ADM Spyck Germany soy crush facility
The move to processing non-GMO soybeans at ADM's Spyck, Germany facility is a part of the company’s growth plan.
Photo courtesy of ADM.
SPYCK, GERMANY —Archer Daniels Midland Co. (ADM) has begun crushing its first non-GMO soybeans at its facility in Spyck, in northwestern Germany. Located close to the Dutch border, the site was previously only used to crush rape and sunflower seeds.
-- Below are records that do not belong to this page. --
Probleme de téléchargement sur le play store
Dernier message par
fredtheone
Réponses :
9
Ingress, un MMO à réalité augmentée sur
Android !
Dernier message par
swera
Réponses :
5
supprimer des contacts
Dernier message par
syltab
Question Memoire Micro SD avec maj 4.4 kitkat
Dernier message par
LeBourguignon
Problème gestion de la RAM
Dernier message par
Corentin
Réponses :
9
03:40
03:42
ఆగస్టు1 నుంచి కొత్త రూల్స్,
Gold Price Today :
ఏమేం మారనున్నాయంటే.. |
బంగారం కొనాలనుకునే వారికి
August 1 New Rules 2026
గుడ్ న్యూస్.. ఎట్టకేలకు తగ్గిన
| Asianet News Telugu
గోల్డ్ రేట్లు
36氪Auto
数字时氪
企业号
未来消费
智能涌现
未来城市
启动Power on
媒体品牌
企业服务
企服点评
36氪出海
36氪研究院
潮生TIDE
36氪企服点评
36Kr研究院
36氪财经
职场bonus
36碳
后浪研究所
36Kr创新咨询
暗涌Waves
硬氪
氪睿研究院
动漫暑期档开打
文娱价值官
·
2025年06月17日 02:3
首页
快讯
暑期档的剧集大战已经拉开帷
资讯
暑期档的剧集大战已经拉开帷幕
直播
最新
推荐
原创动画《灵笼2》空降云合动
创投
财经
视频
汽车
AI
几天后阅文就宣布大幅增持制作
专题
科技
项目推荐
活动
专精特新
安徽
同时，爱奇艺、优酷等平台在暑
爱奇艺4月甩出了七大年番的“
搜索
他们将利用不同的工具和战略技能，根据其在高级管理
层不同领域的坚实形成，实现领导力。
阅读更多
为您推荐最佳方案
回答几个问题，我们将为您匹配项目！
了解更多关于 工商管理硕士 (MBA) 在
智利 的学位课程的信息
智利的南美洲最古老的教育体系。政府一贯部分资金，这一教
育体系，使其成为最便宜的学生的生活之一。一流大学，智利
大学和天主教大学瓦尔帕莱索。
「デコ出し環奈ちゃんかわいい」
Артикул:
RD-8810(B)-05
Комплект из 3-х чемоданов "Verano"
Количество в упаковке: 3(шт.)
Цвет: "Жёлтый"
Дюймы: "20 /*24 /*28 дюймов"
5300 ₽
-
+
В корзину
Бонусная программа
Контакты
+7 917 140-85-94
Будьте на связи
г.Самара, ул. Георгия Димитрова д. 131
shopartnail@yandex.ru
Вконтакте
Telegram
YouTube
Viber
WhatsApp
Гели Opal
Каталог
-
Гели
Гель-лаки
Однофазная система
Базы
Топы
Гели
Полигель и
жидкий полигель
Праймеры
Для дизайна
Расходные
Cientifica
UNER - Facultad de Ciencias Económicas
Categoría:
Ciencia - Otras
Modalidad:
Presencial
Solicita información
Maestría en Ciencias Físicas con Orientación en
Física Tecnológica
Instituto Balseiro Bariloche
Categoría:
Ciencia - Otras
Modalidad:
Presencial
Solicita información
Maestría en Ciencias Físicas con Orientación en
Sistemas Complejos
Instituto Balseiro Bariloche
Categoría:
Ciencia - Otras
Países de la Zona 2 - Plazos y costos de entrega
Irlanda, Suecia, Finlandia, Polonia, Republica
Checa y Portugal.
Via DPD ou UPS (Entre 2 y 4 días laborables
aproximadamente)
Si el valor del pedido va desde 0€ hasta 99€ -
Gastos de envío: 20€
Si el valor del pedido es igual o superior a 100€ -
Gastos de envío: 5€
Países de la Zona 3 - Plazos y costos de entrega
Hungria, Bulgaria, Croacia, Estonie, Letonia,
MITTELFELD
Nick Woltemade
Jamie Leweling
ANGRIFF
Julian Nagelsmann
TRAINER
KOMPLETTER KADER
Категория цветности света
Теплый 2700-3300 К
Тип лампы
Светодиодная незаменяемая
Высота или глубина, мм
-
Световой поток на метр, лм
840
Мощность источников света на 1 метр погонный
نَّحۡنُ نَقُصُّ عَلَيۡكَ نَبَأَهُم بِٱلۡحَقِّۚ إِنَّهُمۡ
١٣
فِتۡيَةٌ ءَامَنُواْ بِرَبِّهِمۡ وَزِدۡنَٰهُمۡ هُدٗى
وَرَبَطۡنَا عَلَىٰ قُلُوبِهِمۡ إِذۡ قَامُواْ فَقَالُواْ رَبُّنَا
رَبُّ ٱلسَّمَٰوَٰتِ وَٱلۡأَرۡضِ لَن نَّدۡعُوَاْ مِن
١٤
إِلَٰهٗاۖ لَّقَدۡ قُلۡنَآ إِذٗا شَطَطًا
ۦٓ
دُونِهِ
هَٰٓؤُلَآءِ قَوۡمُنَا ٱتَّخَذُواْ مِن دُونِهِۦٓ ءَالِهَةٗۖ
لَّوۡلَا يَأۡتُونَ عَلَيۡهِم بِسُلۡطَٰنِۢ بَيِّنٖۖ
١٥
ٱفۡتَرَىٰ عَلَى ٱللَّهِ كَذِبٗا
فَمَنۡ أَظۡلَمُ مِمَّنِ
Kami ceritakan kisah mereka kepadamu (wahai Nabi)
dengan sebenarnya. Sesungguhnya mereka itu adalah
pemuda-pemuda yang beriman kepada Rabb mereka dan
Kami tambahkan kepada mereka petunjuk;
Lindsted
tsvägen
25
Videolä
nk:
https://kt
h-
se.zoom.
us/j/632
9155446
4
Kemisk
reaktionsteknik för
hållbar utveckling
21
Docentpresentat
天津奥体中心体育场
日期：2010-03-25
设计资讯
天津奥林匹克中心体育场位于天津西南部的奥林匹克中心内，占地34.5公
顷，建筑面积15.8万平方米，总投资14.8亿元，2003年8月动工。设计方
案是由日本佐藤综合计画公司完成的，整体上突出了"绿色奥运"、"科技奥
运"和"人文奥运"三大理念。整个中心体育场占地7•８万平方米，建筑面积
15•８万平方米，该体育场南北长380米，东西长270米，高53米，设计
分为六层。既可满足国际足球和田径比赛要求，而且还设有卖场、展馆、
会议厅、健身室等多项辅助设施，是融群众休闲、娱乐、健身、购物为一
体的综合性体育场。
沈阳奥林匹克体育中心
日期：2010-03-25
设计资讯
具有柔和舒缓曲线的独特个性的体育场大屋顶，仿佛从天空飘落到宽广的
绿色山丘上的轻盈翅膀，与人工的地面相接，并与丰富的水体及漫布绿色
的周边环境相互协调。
The new switch capacity is part of ADM’s long-term strategy to expand its network of European soy processing plants, enabling it to better service its soybean meal customers and support local farmers in increasing the region’s soybean acreage. 

“The extended soybean crushing capacity in Spyck will help us meet customer demand as the European non-GMO soybean market continues to grow,” said Jon Turney, general manager, European soybean crush at ADM. “The additional flexibility that we now have also gives us the ability to quickly respond to changing market dynamics for rape, sunflower and soy in the future.”

ADM also crushes non-GMO soybeans at its facility in Straubing, Germany. In the past year, it has been working with farmers and industry accreditation bodies to create further opportunities to grow and market soybeans across northwest Europe. 

“We are committed to growing the soybean industry in this region, and we are working hard to help farmers in France and along the Danube see the value of growing soybeans within their rotation,” said Rene van der Poel, commercial manager for oilseeds in Germany at ADM. 

The move to processing non-GMO soybeans is a part of the company’s growth plan.

“It is a great achievement for the team in Spyck to execute this latest step in our growth strategy, both on time and on budget,” said John Grossmann, president, European crush and origination. “Flexible crush capacities, scale and carefully managed production costs per unit all remain key to our ongoing success in the region over the long term.”

ADM has approximately 32,000 employees serving customers in more than 160 countries. With a global value chain that includes approximately 500 crop procurement locations, 250 ingredient manufacturing facilities, 38 innovation centers and a crop transportation network, ADM connects the harvest to the home, making products for food, animal feed, industrial and energy uses.